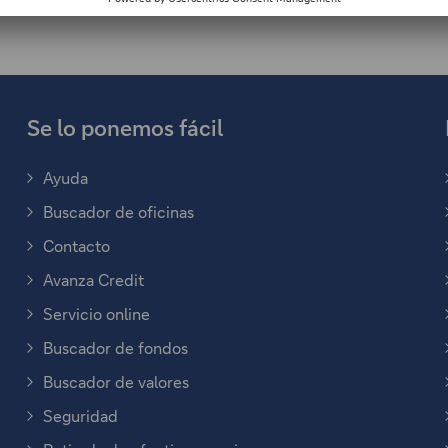
n
l
a
c
Se lo ponemos fácil
e
a
b
Ayuda
r
Buscador de oficinas
e
Contacto
e
Avanza Credit
n
u
Servicio online
n
Buscador de fondos
a
Buscador de valores
v
e
Seguridad
n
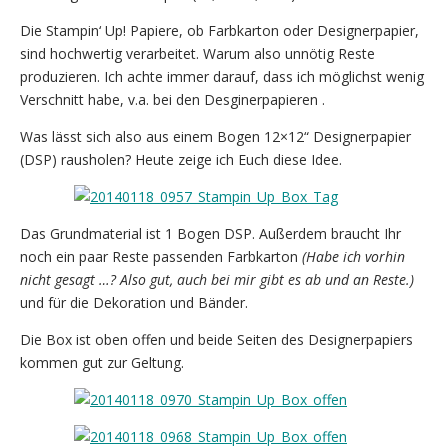
Die Stampin‘ Up! Papiere, ob Farbkarton oder Designerpapier,
sind hochwertig verarbeitet. Warum also unnötig Reste
produzieren. Ich achte immer darauf, dass ich möglichst wenig
Verschnitt habe, v.a. bei den Desginerpapieren .
Was lässt sich also aus einem Bogen 12×12“ Designerpapier
(DSP) rausholen? Heute zeige ich Euch diese Idee.
Das Grundmaterial ist 1 Bogen DSP. Außerdem braucht Ihr
noch ein paar Reste passenden Farbkarton
(Habe ich vorhin
nicht gesagt …? Also gut, auch bei mir gibt es ab und an Reste.)
und
für die Dekoration und Bänder.
Die Box ist oben offen und beide Seiten des Designerpapiers
kommen gut zur Geltung.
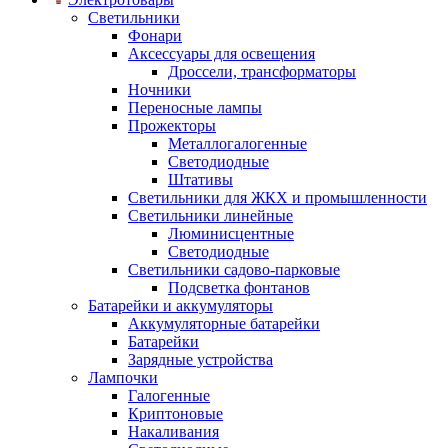
Светильники
Фонари
Аксессуары для освещения
Дроссели, трансформаторы
Ночники
Переносные лампы
Прожекторы
Металлогалогенные
Светодиодные
Штативы
Светильники для ЖКХ и промышленности
Светильники линейные
Люминисцентные
Светодиодные
Светильники садово-парковые
Подсветка фонтанов
Батарейки и аккумуляторы
Аккумуляторные батарейки
Батарейки
Зарядные устройства
Лампочки
Галогенные
Криптоновые
Накаливания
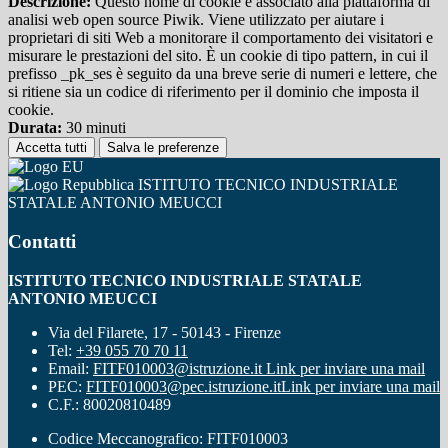
Descrizione:
Questo nome di cookie è associato alla piattaforma di
analisi web open source Piwik. Viene utilizzato per aiutare i
proprietari di siti Web a monitorare il comportamento dei visitatori e
misurare le prestazioni del sito. È un cookie di tipo pattern, in cui il
prefisso _pk_ses è seguito da una breve serie di numeri e lettere, che
si ritiene sia un codice di riferimento per il dominio che imposta il
cookie.
Durata:
30 minuti
Accetta tutti
Salva le preferenze
ISTITUTO TECNICO INDUSTRIALE
STATALE ANTONIO MEUCCI
Contatti
ISTITUTO TECNICO INDUSTRIALE STATALE
ANTONIO MEUCCI
Via del Filarete, 17 - 50143 - Firenze
Tel:
+39 055 70 70 11
Email:
FITF010003@istruzione.it
Link per inviare una mail
PEC:
FITF010003@pec.istruzione.it
Link per inviare una mail
C.F.: 80020810489
Codice Meccanografico: FITF010003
──────────
From the first line above through the line containing "(Habe ich vorhin", copy everything exactly, without the pictures.

n
l
a
c
Se lo ponemos fácil
e
a
b
Ayuda
r
Buscador de oficinas
e
Contacto
e
Avanza Credit
n
u
Servicio online
n
Buscador de fondos
a
Buscador de valores
v
e
Seguridad
n
Die Stampin‘ Up! Papiere, ob Farbkarton oder Designerpapier,
sind hochwertig verarbeitet. Warum also unnötig Reste
produzieren. Ich achte immer darauf, dass ich möglichst wenig
Verschnitt habe, v.a. bei den Desginerpapieren .
Was lässt sich also aus einem Bogen 12×12“ Designerpapier
(DSP) rausholen? Heute zeige ich Euch diese Idee.
Das Grundmaterial ist 1 Bogen DSP. Außerdem braucht Ihr
noch ein paar Reste passenden Farbkarton
(Habe ich vorhin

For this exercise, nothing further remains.